5.3.1. By Monday, Nov. 20th by 10pm ET: Jupyter notebook including screenshots of GPT session#

Submit your assignment as a Jupyter notebook file as usual. It should include two sections, one on the hypothesis tests and one on model fit. Each section should be your summary of what you learned, NOT just a transcript of your conversation with Chat. (It’s fine if you include some text taken verbatim from Chat in this particular case. And doubly so for Python code.)

Please also include somewhere one annotated screenshot of your interactions with ChatGPT. The particular prompt(s) and response(s) you pick are up to you; anything you think is noteworthy (e.g. something surprisingly helpful, or something it gets wrong, or if hallucinates, or anything else really).

5.3.2. The next day: post one question or finding and one response to others’ posts on this assignment on Blackboard#

Each of you likely knows already or will learn in this process something that most or all of the rest of us do not, whether about linear regression or about using LLMs. And surely each of you will find at least one thing puzzling or worth more thought as you go about this exercise—one that one or more of your classmates may well be able to help with. So let’s crowdsource these questions, comments, and answers into a shared resource you all can use.

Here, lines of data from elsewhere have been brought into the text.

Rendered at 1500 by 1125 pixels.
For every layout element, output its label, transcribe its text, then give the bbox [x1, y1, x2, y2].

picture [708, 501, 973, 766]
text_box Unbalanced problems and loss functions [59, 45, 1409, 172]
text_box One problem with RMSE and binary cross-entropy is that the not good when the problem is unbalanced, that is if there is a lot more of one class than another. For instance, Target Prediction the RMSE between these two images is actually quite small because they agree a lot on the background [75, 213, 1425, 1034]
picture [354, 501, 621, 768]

Specifically, by the first deadline listed below, post on the course Blackboard at least one substantive question or interesting finding that emerged during this assignment. Access this via the “Discussions” tab in Blackboard; where’s there’s already a Forum generated for this assignment.

Then, by the end of the following day, post a reply to another student’s post. Your reply could be an answer to the question they pose, a request for clarification, an agreement or disagreement with the argument they make, or really anything else so long as it is civil, professional, and constructive.

5.4. Logistics#

5.4.1. Optional: work with a partner#

I encourage you to pair up with one classmate on this assignment. If you do so, the two of you will submit a single assignment (just make sure both your names are on it), and you will both receive an identical grade. You don’t have to specify in advance if you’re working with a partner or not.

5.4.2. Using ChatGPT (or an alternative tool)#

If you don’t have an account already with Open AI, you’ll need to create one. Just follow their prompts. You can use the free version; this gives you access to ChatGPT 3.5, which is one generation prior to the current one, ChatGPT4. If you already have access to GPT4, then of course use it, but otherwise not to worry. You do not have to purchase anything for this assignment.

You are also welcome to use another available AI tool of your choice. Options include Claude.

5.5. Extra credit#

5.5.1. Go above and beyond#

If you really go the extra mile on this assignment, you can earn up to 5% extra credit. Because it is so open-ended and experimental, it’s hard to say more concretely than that. But broadly I’m looking for here analyses, explanations, derivations, plots, or other material that goes far beyond what the “good-faith” effort that will otherwise get you full credit for this.

5.5.2. Apply these tools to your final project#

Compute one or more correlation coefficients and one or more linear regressions. Perform hypothesis tests for each, and assess the goodness of fit of the linear regression model.